Kalau itu dilakukan untuk pencitraan, bagus. Akan muncul image gubernur pemberani. Buktinya? Dia gusur dan hancurkan 1000 rumah yang dibangun pengembang. Hebat! Bukan hebat itu. Tapi ngawur!
Belakangan ini ada anggapan kalau kepala daerah marah-marah, maki-maki pegawai, gebrak meja dan gusur rumah, dibilang hebat. Sehingga, ada sejumlah kepala daerah kemudian marah-marah dan gebrak meja. Disengaja. Kemudian dishoot, lalu diviralkan. Untuk apa? Agar rakyat tahu bahwa kepala-kepala daerah itu hebat. Bukan hebat. Tapi ngawur! Ini pencitraan kelas kambing.

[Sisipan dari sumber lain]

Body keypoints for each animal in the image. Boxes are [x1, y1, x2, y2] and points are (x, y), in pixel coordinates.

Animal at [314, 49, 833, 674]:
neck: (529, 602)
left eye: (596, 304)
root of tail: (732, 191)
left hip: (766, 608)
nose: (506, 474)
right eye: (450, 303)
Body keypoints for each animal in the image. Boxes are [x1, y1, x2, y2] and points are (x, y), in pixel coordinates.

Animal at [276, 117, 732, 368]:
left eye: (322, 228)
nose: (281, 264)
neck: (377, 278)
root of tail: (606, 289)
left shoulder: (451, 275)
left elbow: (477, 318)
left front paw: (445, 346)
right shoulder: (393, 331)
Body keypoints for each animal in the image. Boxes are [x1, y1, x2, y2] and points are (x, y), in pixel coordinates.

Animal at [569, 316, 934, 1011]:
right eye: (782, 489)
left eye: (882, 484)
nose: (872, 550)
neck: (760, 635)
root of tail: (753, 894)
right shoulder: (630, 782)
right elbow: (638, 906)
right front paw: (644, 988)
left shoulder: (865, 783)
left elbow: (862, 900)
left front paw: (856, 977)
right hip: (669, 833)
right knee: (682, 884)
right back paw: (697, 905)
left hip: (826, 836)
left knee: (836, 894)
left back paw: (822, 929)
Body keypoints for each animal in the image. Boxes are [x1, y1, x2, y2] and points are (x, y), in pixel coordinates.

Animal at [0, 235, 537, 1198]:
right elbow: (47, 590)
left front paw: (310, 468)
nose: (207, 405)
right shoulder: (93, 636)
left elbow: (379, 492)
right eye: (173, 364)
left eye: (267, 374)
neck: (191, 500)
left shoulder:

Sampai disini anda paham pokok masalahnya. Harus jernih melihat sesuatu. Tapi, kenapa ada yang terus menyerang Anies? Dan terbitnya IMB dianggap sebagai bentuk ingkar janji dan bahkan penghianatan kepada bangsa? Itu karena mereka tak tahu pokok masalah. Atau mereka punya masalah dengan Anies. IMB jadi peluang dan pintu masuk untuk menyerang Anies.
Sekarang IMB yang disoal. Setelah ini berhenti? Tak akan! Akan ada saja masalah yang terus dipersoalkan. Apa aja, yang penting bisa dijadikan masalah. Siapa mereka?
Pertama, pihak-pihak yang berkepentingan dengan pulau reklamasi. Kedua, pihak-pihak yang selama ini terganggu kepentingannya oleh kebijakan Anies. Baik terkait urusan bisnis (diluar reklamasi) maupun politik. Ketiga, pihak-pihak yang berminat jadi rival Anies di 2024. Maksudnya nyapres? Kira-kira begitu.
Ketiga kelompok di atas bisa diidentifikasi melalui sejumlah partai yang bersemangat, bahkan bernafsu untuk melakukan impeachment kepada Anies. Perhatikan partainya berdasarkan tiga identifikasi kelompok di atas. Impeachment soal IMB? Gak salah? Memang, maksa banget ya… Begitulah. Sebelum ada deal, dan selama Anies terus menerus dibicarakan rakyat sebagai calon presiden yang paling potensial di tahun 2024, maka Gubernur DKI Jakarta ini akan terus diburu kesalahannya.
Suatu malam di meja makan, sekitar seminggu lalu, Sandiaga Uno bilang kepada kami: Anies Baswedan adalah satu-satunya aset rakyat yang tersisa. Pertanyaannya: apakah rakyat akan membiarkan Anies sendirian menghadapi para mafia itu?